エレメンツィアが不動に受け流していたのに対し、マリアは足を使って攻撃を捌いていた。
しかし。
ヒュン。
「あら」
ヒュン、ガキッ!
「これは」
ヒュン。
「お返しってこと?」
ヒュン……ヒュン…ヒュン、ヒュン、ヒュンヒュンヒュヒュヒュヒュ!
廻転は、止まない。
「……死神の輪舞曲、とでも」
微かに口角を上げながら、エレメンツィアが呟いた。
技名を宣言するとか中二病クサいのに、エレメンツィアがやると様になる。
ヒュヒュヒュガキキキヒュキキィンッ!
止まらない斬撃をしかし、マリアは無難にいなす。
「アハハ! これ以上は本気になっちゃいそう……!」
三日月型に口端を大きく吊り上げながら、マリアは強く石畳を蹴りつけ、エレメンツィアから距離をとった。
無論、逃がすまじと、エレメンツィアも地を蹴るが、
「必殺、マリア式投剣術ー!」
マリアは引いたと見せて、すぐさま逆足でブレーキ、反転。
突進しながら、自らの武器を『投てき』した。
「なっ……くっ!」
ガキィン!
まさか唯一の得物をここで投げてくるとは思わず。
エレメンツィアは珍しくも驚愕をあらわにしながら、マリアの片手剣を上方に弾いた。
「もらったっ!」
ドン!
「ぐっ……!」
マリアはそのまま突っ込んで、手を巻きつけるようにタックルをかます。
ドサ!
エレメンツィアを押し倒し、マリアは、
「ああ! 至高の感触! ワタシもう死んでもいい!」
もふもふもふ!
エレメンツィアの胸元に顔を押し当てて、ぐりぐりと頭を擦り付けていた。
「「「「「……」」」」」
あ、ダメだ。
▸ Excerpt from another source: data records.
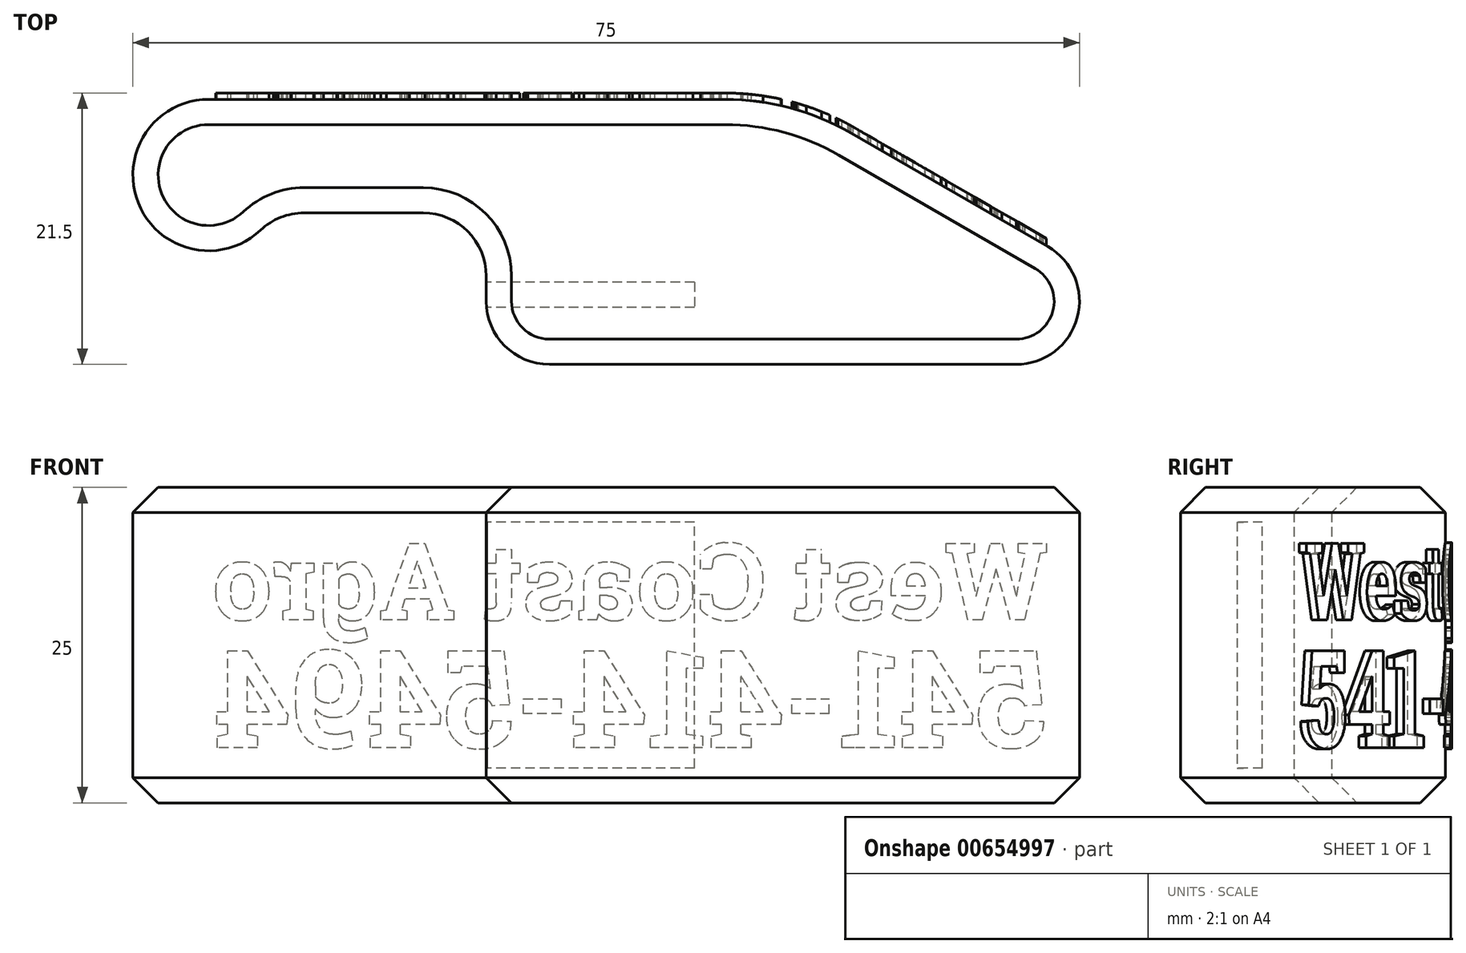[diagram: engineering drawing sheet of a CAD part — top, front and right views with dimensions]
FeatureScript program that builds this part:
annotation { "Feature Type Name" : "Feature", "Feature Type Description" : "" }
export const myFeature = defineFeature(function(context is Context, id is Id, definition is map)
    precondition{}
    {
        {
            var Q0;
            Q0=qCreatedBy(makeId("Top.planeOp"),FACE);
            var sketch = newSketch(context, id + "F0", { "sketchPlane" : qUnion([Q0])});
            skLineSegment(sketch, "E0", {"start": v(33.93, 11.32) * mm, "end": v(49.5, 2.33) * mm});
            skLineSegment(sketch, "E1", {"start": v(47, -7) * mm, "end": v(10, -7) * mm});
            skLineSegment(sketch, "E2", {"start": v(5, -2) * mm, "end": v(5, 0) * mm});
            skPoint(sketch, "E3.visualSharp", {"position": v(0, 0) * mm});
            skArc(sketch, "E3.filletArc", {"start": v(5, 0) * mm, "mid": v(3.54, 3.54) * mm, "end": v(0, 5) * mm});
            skPoint(sketch, "E4.visualSharp", {"position": v(33.93, 11.32) * mm});
            skArc(sketch, "E4.filletArc", {"start": v(33.93, 11.32) * mm, "mid": v(29.1, 13.32) * mm, "end": v(23.93, 14) * mm});
            skArc(sketch, "E5.filletArc", {"start": v(47, -7) * mm, "mid": v(51.83, -3.3) * mm, "end": v(49.5, 2.33) * mm});
            skPoint(sketch, "E6.visualSharp", {"position": v(5, -7) * mm});
            skArc(sketch, "E6.filletArc", {"start": v(5, -2) * mm, "mid": v(6.46, -5.54) * mm, "end": v(10, -7) * mm});
            skLineSegment(sketch, "E7", {"start": v(23.93, 14) * mm, "end": v(-17, 14) * mm});
            skLineSegment(sketch, "E8", {"start": v(0, 5) * mm, "end": v(-9.45, 5) * mm});
            skArc(sketch, "E9", {"start": v(-17, 14) * mm, "mid": v(-22.58, 5.78) * mm, "end": v(-12.88, 3.64) * mm});
            skPoint(sketch, "E10.visualSharp", {"position": v(-11.8, 5) * mm});
            skArc(sketch, "E10.filletArc", {"start": v(-9.45, 5) * mm, "mid": v(-11.3, 4.65) * mm, "end": v(-12.88, 3.64) * mm});
            skLineSegment(sketch, "E11", {"start": v(-23, -19.5) * mm, "end": v(-23, 8) * mm, "construction": true});
            skLineSegment(sketch, "E12", {"start": v(52, -19.5) * mm, "end": v(52, -2) * mm, "construction": true});
            skSolve(sketch);
        }
        {
            var Q0;
            Q0=qSketchRegion(id+"F0",true);
            extrude(context, id + "F1", {"entities" : qUnion([Q0]), "endBound" : BoundingType.SYMMETRIC, "depth" : 25 * mm, "offsetDistance" : 25 * mm});
        }
        {
            var Q0;
            Q0=makeQuery(id+"F1.opExtrude","SWEPT_FACE",FACE,{"disambiguationData":[OSD([sQuery(id+"F0.wireOp",EDGE,"E2")])]});
            var sketch = newSketch(context, id + "F2", { "sketchPlane" : qUnion([Q0])});
            skLineSegment(sketch, "E13.bottom", {"start": v(0.5, -9.75) * mm, "end": v(2.5, -9.75) * mm});
            skLineSegment(sketch, "E13.top", {"start": v(0.5, 9.75) * mm, "end": v(2.5, 9.75) * mm});
            skLineSegment(sketch, "E13.left", {"start": v(0.5, -9.75) * mm, "end": v(0.5, 9.75) * mm});
            skLineSegment(sketch, "E13.right", {"start": v(2.5, -9.75) * mm, "end": v(2.5, 9.75) * mm});
            skLineSegment(sketch, "E14", {"start": v(2.5, 12.5) * mm, "end": v(2.5, -12.5) * mm, "construction": true});
            skPoint(sketch, "E15", {"position": v(2.5, 0) * mm});
            skPoint(sketch, "E15.positionSnap0", {"position": v(2.5, 0) * mm});
            skSolve(sketch);
        }
        {
            var Q0;
            Q0=qSketchRegion(id+"F2",true);
            extrude(context, id + "F3", {"entities" : qUnion([Q0]), "operationType" : NewBodyOperationType.REMOVE, "oppositeDirection" : true, "depth" : 16.5 * mm, "offsetDistance" : 25 * mm});
        }
        {
            var Q0;
            Q0=makeQuery(id+"F1.opExtrude","CAP_FACE",FACE,{"disambiguationData":[OSD([sQuery(id+"F0.wireOp",EDGE,"E0"),sQuery(id+"F0.wireOp",EDGE,"E1"),sQuery(id+"F0.wireOp",EDGE,"E2"),sQuery(id+"F0.wireOp",EDGE,"E3.filletArc"),sQuery(id+"F0.wireOp",EDGE,"E4.filletArc"),sQuery(id+"F0.wireOp",EDGE,"E5.filletArc"),sQuery(id+"F0.wireOp",EDGE,"E6.filletArc"),sQuery(id+"F0.wireOp",EDGE,"E7"),sQuery(id+"F0.wireOp",EDGE,"E8"),sQuery(id+"F0.wireOp",EDGE,"E9"),sQuery(id+"F0.wireOp",EDGE,"E10.filletArc")])],"isStart":false});
            var Q1;
            Q1=makeQuery(id+"F1.opExtrude","CAP_FACE",FACE,{"disambiguationData":[OSD([sQuery(id+"F0.wireOp",EDGE,"E0"),sQuery(id+"F0.wireOp",EDGE,"E1"),sQuery(id+"F0.wireOp",EDGE,"E2"),sQuery(id+"F0.wireOp",EDGE,"E3.filletArc"),sQuery(id+"F0.wireOp",EDGE,"E4.filletArc"),sQuery(id+"F0.wireOp",EDGE,"E5.filletArc"),sQuery(id+"F0.wireOp",EDGE,"E6.filletArc"),sQuery(id+"F0.wireOp",EDGE,"E7"),sQuery(id+"F0.wireOp",EDGE,"E8"),sQuery(id+"F0.wireOp",EDGE,"E9"),sQuery(id+"F0.wireOp",EDGE,"E10.filletArc")])],"isStart":true});
            chamfer(context, id + "F4", {"entities" : qUnion([Q0, Q1]), "width" : 2 * mm, "tangentPropagation" : true});
        }
        {
            var Q0;
            Q0=makeQuery(id+"F1.opExtrude","SWEPT_FACE",FACE,{"disambiguationData":[OSD([sQuery(id+"F0.wireOp",EDGE,"E1")])]});
            var sketch = newSketch(context, id + "F5", { "sketchPlane" : qUnion([Q0])});
            skLineSegment(sketch, "E16", {"start": v(44, 10.5) * mm, "end": v(44, -10.5) * mm, "construction": true});
            skCircle(sketch, "E17", {"center": v(44, 0) * mm, "radius": 3 * mm});
            skSolve(sketch);
        }
        {
            var Q0;
            {var subQ0=sQuery(id+"F0.wireOp",EDGE,"E4.filletArc");var subQ2=sQuery(id+"F0.wireOp",EDGE,"E7");Q0=makeQuery(id+"F8.boolean.opBoolean","SPLIT",FACE,{"disambiguationData":[TD([makeQuery(id+"F1.opExtrude","SWEPT_FACE",FACE,{"disambiguationData":[OSD([subQ0])]})])],"derivedFrom":makeQuery(id+"F1.opExtrude","SWEPT_FACE",FACE,{"disambiguationData":[OSD([subQ2])]})});}
            cPlane(context, id + "F6", {"entities" : qUnion([Q0]), "cplaneType" : CPlaneType.OFFSET, "offset" : 3 * mm, "width" : 150 * mm, "height" : 150 * mm});
        }
        {
            var Q0;
            Q0=qCreatedBy(id+"F6.planeOp",FACE);
            var sketch = newSketch(context, id + "F7", { "sketchPlane" : qUnion([Q0])});
            skText(sketch, "E18", { "text": "West Coast Agro", "fontName": "RobotoSlab-Bold.ttf"});
            skText(sketch, "E19", { "text": "541-414-5494", "fontName": "RobotoSlab-Bold.ttf"});
            skLineSegment(sketch, "E20", {"start": v(-16.25, 8.13) * mm, "end": v(-16.25, 10.5) * mm, "construction": true});
            skLineSegment(sketch, "E21", {"start": v(-16.25, -8.13) * mm, "end": v(-16.25, -10.5) * mm, "construction": true});
            skLineSegment(sketch, "E22", {"start": v(-16.25, 2.01) * mm, "end": v(-16.25, -0.36) * mm, "construction": true});
            const initialGuessF7  = {"E18": [-0.0495, 0.00201, 1, 0, 0.00612], "E19": [-0.0495, -0.00813, 1, 0, 0.00778]};
            skSetInitialGuess(sketch, initialGuessF7);
            skSolve(sketch);
        }
        {
            var Q0;
            Q0 = qSketchRegion(id + "F7", true);
            var Q1;
            Q1=makeQuery(id+"F1.opExtrude","SWEPT_FACE",FACE,{"disambiguationData":[OSD([sQuery(id+"F0.wireOp",EDGE,"E0")])]});
            var Q2;
            Q2=makeQuery(id+"F1.opExtrude","SWEPT_FACE",FACE,{"disambiguationData":[OSD([sQuery(id+"F0.wireOp",EDGE,"E7")])]});
            var Q3;
            Q3=makeQuery(id+"F1.opExtrude","SWEPT_BODY",BODY,{"disambiguationData":[OSD([sQuery(id+"F0.wireOp",EDGE,"E0"),sQuery(id+"F0.wireOp",EDGE,"E1"),sQuery(id+"F0.wireOp",EDGE,"E2"),sQuery(id+"F0.wireOp",EDGE,"E3.filletArc"),sQuery(id+"F0.wireOp",EDGE,"E4.filletArc"),sQuery(id+"F0.wireOp",EDGE,"E5.filletArc"),sQuery(id+"F0.wireOp",EDGE,"E6.filletArc"),sQuery(id+"F0.wireOp",EDGE,"E7"),sQuery(id+"F0.wireOp",EDGE,"E8"),sQuery(id+"F0.wireOp",EDGE,"E9"),sQuery(id+"F0.wireOp",EDGE,"E10.filletArc")])]});
            extrude(context, id + "F8", {"entities" : qUnion([Q0, Q1]), "operationType" : NewBodyOperationType.ADD, "endBound" : BoundingType.UP_TO_BODY, "oppositeDirection" : true, "depth" : 2 * mm, "endBoundEntityFace" : qUnion([Q2]), "endBoundEntityBody" : qUnion([Q3]), "offsetDistance" : 25 * mm});
        }
        {
            var Q0;
            Q0=qCreatedBy(makeId("Top.planeOp"),FACE);
            var sketch = newSketch(context, id + "F9", { "sketchPlane" : qUnion([Q0])});
            skArc(sketch, "E23.0", {"start": v(47, -7.5) * mm, "mid": v(52.31, -3.42) * mm, "end": v(49.75, 2.76) * mm});
            skLineSegment(sketch, "E23.1", {"start": v(10, -7.5) * mm, "end": v(47, -7.5) * mm});
            skArc(sketch, "E23.2", {"start": v(4.5, -2) * mm, "mid": v(6.11, -5.89) * mm, "end": v(10, -7.5) * mm});
            skLineSegment(sketch, "E23.3", {"start": v(4.5, 0) * mm, "end": v(4.5, -2) * mm});
            skArc(sketch, "E23.4", {"start": v(0, 4.5) * mm, "mid": v(3.18, 3.18) * mm, "end": v(4.5, 0) * mm});
            skLineSegment(sketch, "E23.5", {"start": v(49.75, 2.76) * mm, "end": v(34.18, 11.75) * mm});
            skArc(sketch, "E23.6", {"start": v(34.18, 11.75) * mm, "mid": v(29.23, 13.8) * mm, "end": v(23.93, 14.5) * mm});
            skLineSegment(sketch, "E23.7", {"start": v(23.93, 14.5) * mm, "end": v(-17, 14.5) * mm});
            skArc(sketch, "E23.8", {"start": v(-17, 14.5) * mm, "mid": v(-23.04, 5.6) * mm, "end": v(-12.54, 3.27) * mm});
            skArc(sketch, "E23.9", {"start": v(-12.54, 3.27) * mm, "mid": v(-11.11, 4.18) * mm, "end": v(-9.45, 4.5) * mm});
            skLineSegment(sketch, "E23.10", {"start": v(-9.45, 4.5) * mm, "end": v(0, 4.5) * mm});
            skLineSegment(sketch, "E24.bottom", {"start": v(-37.23, 24.28) * mm, "end": v(76.8, 24.28) * mm});
            skLineSegment(sketch, "E24.top", {"start": v(-37.23, -31.14) * mm, "end": v(76.8, -31.14) * mm});
            skLineSegment(sketch, "E24.left", {"start": v(-37.23, 24.28) * mm, "end": v(-37.23, -31.14) * mm});
            skLineSegment(sketch, "E24.right", {"start": v(76.8, 24.28) * mm, "end": v(76.8, -31.14) * mm});
            skSolve(sketch);
        }
        {
            var Q0;
            Q0 = qSketchRegion(id + "F9", true);
            extrude(context, id + "F10", {"entities" : qUnion([Q0]), "operationType" : NewBodyOperationType.REMOVE, "endBound" : BoundingType.SYMMETRIC, "oppositeDirection" : true, "depth" : 50 * mm, "offsetDistance" : 25 * mm});
        }
    });
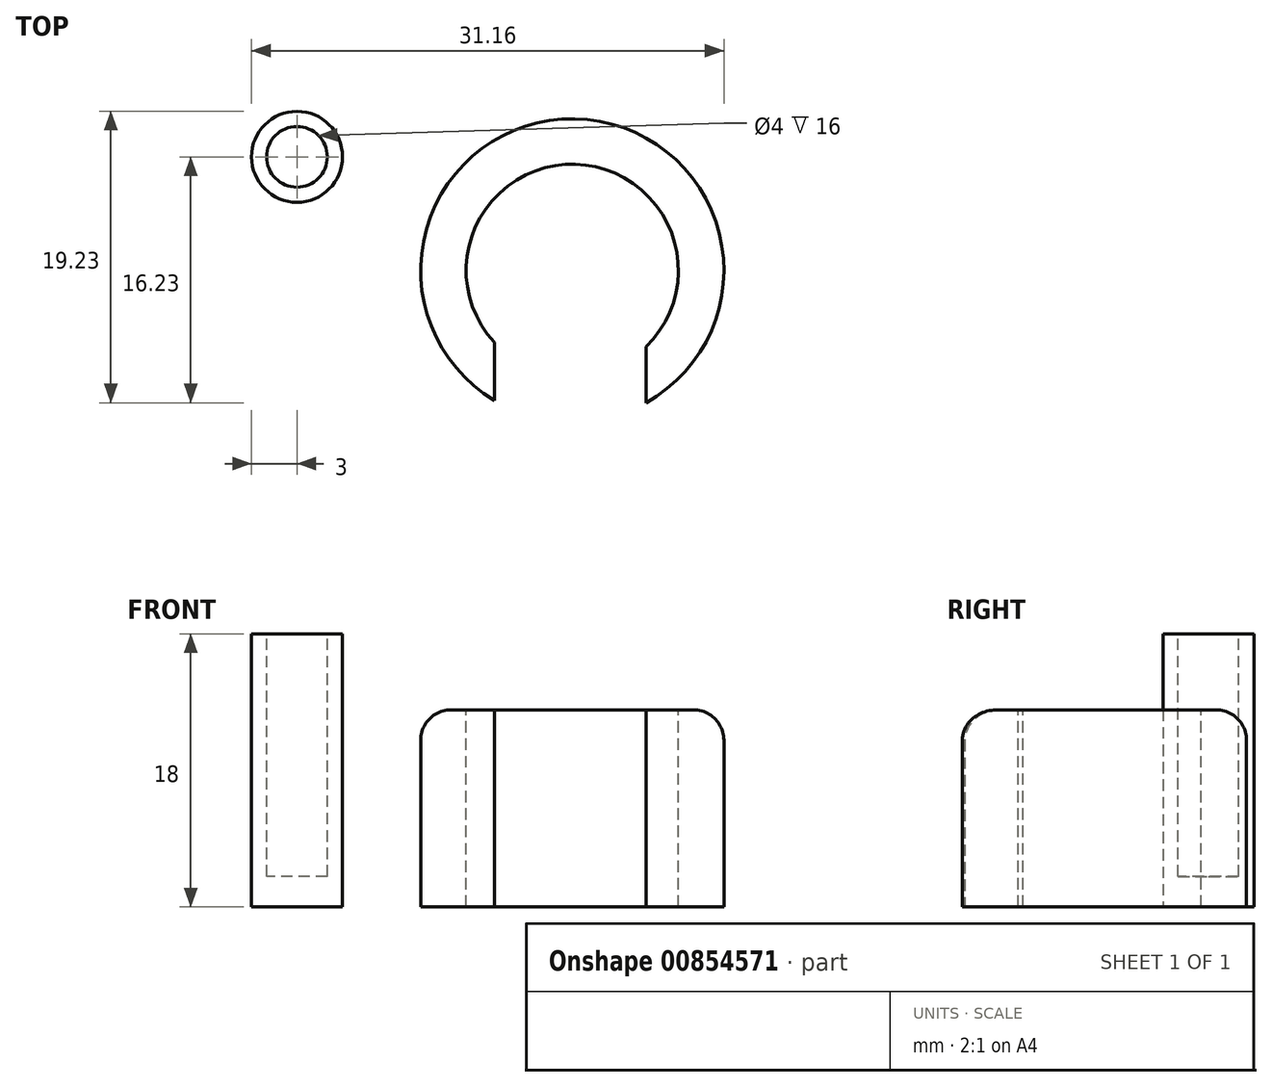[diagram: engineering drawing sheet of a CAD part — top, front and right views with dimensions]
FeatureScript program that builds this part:
annotation { "Feature Type Name" : "Feature", "Feature Type Description" : "" }
export const myFeature = defineFeature(function(context is Context, id is Id, definition is map)
    precondition{}
    {
        {
            var Q0;
            Q0=qCreatedBy(makeId("Top.planeOp"),FACE);
            var sketch = newSketch(context, id + "F0", { "sketchPlane" : qUnion([Q0])});
            skCircle(sketch, "E0", {"center": v(0, 0) * mm, "radius": 10 * mm});
            skSolve(sketch);
        }
        {
            var Q0;
            Q0 = qSketchRegion(id + "F0", true);
            extrude(context, id + "F1", {"entities" : qUnion([Q0]), "depth" : 13 * mm, "offsetDistance" : 25 * mm});
        }
        {
            var Q0;
            Q0=makeQuery(id+"F1.opExtrude","CAP_FACE",FACE,{"disambiguationData":[OSD([sQuery(id+"F0.wireOp",EDGE,"E0")])],"isStart":false});
            var sketch = newSketch(context, id + "F2", { "sketchPlane" : qUnion([Q0])});
            skCircle(sketch, "E1", {"center": v(0, 0) * mm, "radius": 7 * mm});
            skSolve(sketch);
        }
        {
            var Q0;
            Q0 = qSketchRegion(id + "F2", true);
            extrude(context, id + "F3", {"entities" : qUnion([Q0]), "operationType" : NewBodyOperationType.REMOVE, "oppositeDirection" : true, "depth" : 13 * mm, "offsetDistance" : 25 * mm});
        }
        {
            var Q0;
            Q0=makeQuery(id+"F1.opExtrude","CAP_FACE",FACE,{"disambiguationData":[OSD([sQuery(id+"F0.wireOp",EDGE,"E0")])],"isStart":false});
            var sketch = newSketch(context, id + "F4", { "sketchPlane" : qUnion([Q0])});
            skPoint(sketch, "E2.middle", {"position": v(0, 0) * mm});
            skLineSegment(sketch, "E3.bottom", {"start": v(-5.14, -2.24) * mm, "end": v(4.86, -2.24) * mm});
            skLineSegment(sketch, "E3.top", {"start": v(-5.14, -15.24) * mm, "end": v(4.86, -15.24) * mm});
            skLineSegment(sketch, "E3.left", {"start": v(-5.14, -2.24) * mm, "end": v(-5.14, -15.24) * mm});
            skLineSegment(sketch, "E3.right", {"start": v(4.86, -2.24) * mm, "end": v(4.86, -15.24) * mm});
            skSolve(sketch);
        }
        {
            var Q0;
            Q0 = qSketchRegion(id + "F4", true);
            extrude(context, id + "F5", {"entities" : qUnion([Q0]), "operationType" : NewBodyOperationType.REMOVE, "oppositeDirection" : true, "depth" : 13 * mm, "offsetDistance" : 25 * mm});
        }
        {
            var Q0;
            Q0=qCreatedBy(makeId("Top.planeOp"),FACE);
            var sketch = newSketch(context, id + "F6", { "sketchPlane" : qUnion([Q0])});
            skCircle(sketch, "E4", {"center": v(-18.16, 7.49) * mm, "radius": 3 * mm});
            skSolve(sketch);
        }
        {
            var Q0;
            Q0 = qSketchRegion(id + "F6", true);
            extrude(context, id + "F7", {"entities" : qUnion([Q0]), "depth" : 18 * mm, "offsetDistance" : 25 * mm});
        }
        {
            var Q0;
            Q0=makeQuery(id+"F7.opExtrude","CAP_FACE",FACE,{"disambiguationData":[OSD([sQuery(id+"F6.wireOp",EDGE,"E4")])],"isStart":false});
            var sketch = newSketch(context, id + "F8", { "sketchPlane" : qUnion([Q0])});
            skCircle(sketch, "E5", {"center": v(-18.16, 7.49) * mm, "radius": 2 * mm});
            skSolve(sketch);
        }
        {
            var Q0;
            Q0 = qSketchRegion(id + "F8", true);
            extrude(context, id + "F9", {"entities" : qUnion([Q0]), "operationType" : NewBodyOperationType.REMOVE, "oppositeDirection" : true, "depth" : 16 * mm, "offsetDistance" : 25 * mm});
        }
        {
            var Q0;
            Q0=makeQuery(id+"F1.opExtrude","CAP_EDGE",EDGE,{"disambiguationData":[OSD([sQuery(id+"F0.wireOp",EDGE,"E0")])],"isStart":false});
            fillet(context, id + "F10", {"entities" : qUnion([Q0]), "radius" : 2 * mm, "tangentPropagation" : true, "allowEdgeOverflow" : false});
        }
    });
今全てが台無しになった。
「何てうらやま……ねたましいことを!」
「いや竜輔殿、それは言い直せておらんぞ」
間違えた。
エレメンツィアはしばし茫然。
徐々にその顔から血の気が失せて蒼く染まり、
次いでブツブツと、真っ白な肌に鳥肌を立てた。
「……き」
き?
「きゃあああああ!!」
ボグシッ!
「あべしっ!」
悲鳴を上げたエレメンツィアの右拳が、マリアの左頬に突き刺さった。
「!? え、エレメンツィアが……!」
「悲鳴を上げて……」
「『殴った』!?」
「うははははは!」
俺、ナツメ、ラティが衝撃を受けて目を見開き、なんかツボに入ったらしいニナが涙を浮かべて大笑いした。
ドサリ。
宙を舞ったマリアが、落下。
ピクピクと気色悪い痙攣を繰り返してから、ゆらり、と上半身だけを起こす。
そして鼻血を垂らしながら、いい笑顔で親指をビシリと立てる。
「……合格よ。ナイスパンチ、あーんど、ナイスおっぱ……(がくり)」
力尽きて地に伏す彼女を、哀れむ者はいなかった。